Par exemple, le patron peut être amené à contester devant les tribunaux de la Sécurité sociale les taux d'incapacité permanente, souvent très faibles, qui déterminent le montant des rentes attribuées lors d'accidents graves. Dans le bâtiment et les travaux publics, le coût d'un accident grave, donnant lieu au versement d'une rente, grimpe de manière importante à partir de 10% de taux d'incapacité. De nombreux employeurs cherchent donc à faire passer ce taux en deçà des 10%.

L'imputation de certaines maladies professionnelles peut donner lieu à des contestations, quand le salarié est passé par plusieurs entreprises à risque similaire. Si un travailleur vient de passer 25 ans dans une entreprise du bâtiment, celle-ci peut contester sa responsabilité si ce salarié dans sa jeunesse a travaillé ailleurs dans le même type de profession. La maladie professionnelle sera reconnue, mais le patron ne sera pas considéré comme responsable, et la maladie sera imputée à un compte global.

Et les employeurs ne se privent pas d'invoquer aussi, pour s'exonérer d'un accident du travail, le non-respect des procédures administratives... édictées par la Sécurité sociale!

La Sécurité socialetrès compréhensive... pour les patrons

Du côté des instances nationales de l'Assurance Maladie, la politique générale est de se préoccuper des intérêts des employeurs et même de les traiter avec bien des égards. Par exemple, une rente attribuée après rechute, et non après l'accident initial, est considérée comme non imputable à l'employeur. Des consignes ont été données récemment pour appliquer avec effet rétroactif les modifications de taux de cotisation favorables aux patrons.

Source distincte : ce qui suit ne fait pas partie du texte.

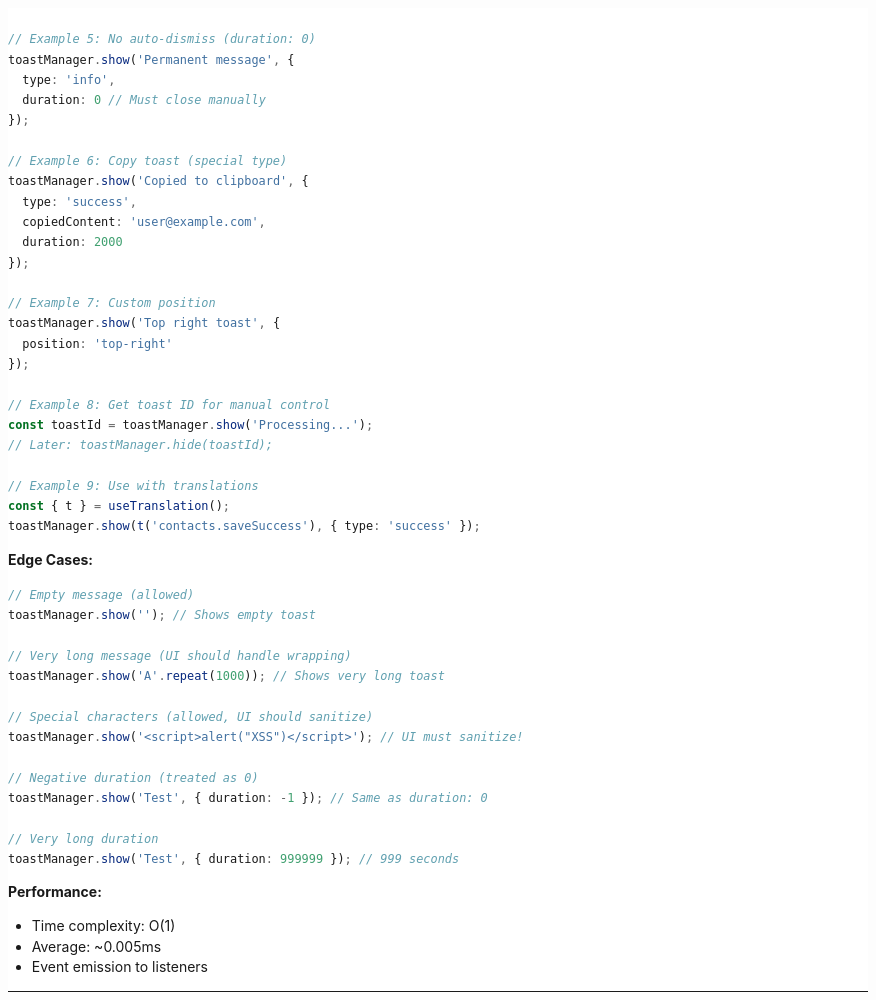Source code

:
 ```typescript

// Example 5: No auto-dismiss (duration: 0)
toastManager.show('Permanent message', {
  type: 'info',
  duration: 0 // Must close manually
});

// Example 6: Copy toast (special type)
toastManager.show('Copied to clipboard', {
  type: 'success',
  copiedContent: 'user@example.com',
  duration: 2000
});

// Example 7: Custom position
toastManager.show('Top right toast', {
  position: 'top-right'
});

// Example 8: Get toast ID for manual control
const toastId = toastManager.show('Processing...');
// Later: toastManager.hide(toastId);

// Example 9: Use with translations
const { t } = useTranslation();
toastManager.show(t('contacts.saveSuccess'), { type: 'success' });
```

**Edge Cases:**
```typescript
// Empty message (allowed)
toastManager.show(''); // Shows empty toast

// Very long message (UI should handle wrapping)
toastManager.show('A'.repeat(1000)); // Shows very long toast

// Special characters (allowed, UI should sanitize)
toastManager.show('<script>alert("XSS")</script>'); // UI must sanitize!

// Negative duration (treated as 0)
toastManager.show('Test', { duration: -1 }); // Same as duration: 0

// Very long duration
toastManager.show('Test', { duration: 999999 }); // 999 seconds
```

**Performance:**
- Time complexity: O(1)
- Average: ~0.005ms
- Event emission to listeners

---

Auparavant, un taux non contesté dans les deux mois ne pouvait plus être modifié. Dorénavant, les techniciens du service de tarification des accidents du travail recalculent les taux sur des années, et parfois à plusieurs reprises, au fur et à mesure des décisions de justice touchant des accidents. Au final, l'enjeu financier est de taille.

Certaines de ces parties de bras de fer juridiques n'ont pas de conséquences directes pour les salariés, car les accidents de travail et les rentes acquises par ceux-ci ne peuvent pas être remises en cause. Mais le manque à gagner a des conséquences sur la branche accidents du travail-maladies professionnelles. Et d'une façon plus générale, chaque fois que l'accident ou la maladie ne sont pas reconnus comme professionnels, les dépenses qui en découlent sont supportées par... la branche maladie, et donc par les cotisations des salariés.

Et ce sont les mêmes patrons, fauteurs d'accidents, responsables de maladies professionnelles, mauvais payeurs pour les conséquences de leurs actes parfois criminels, qui ont le culot ensuite de parler des "déficits" de la Sécurité sociale!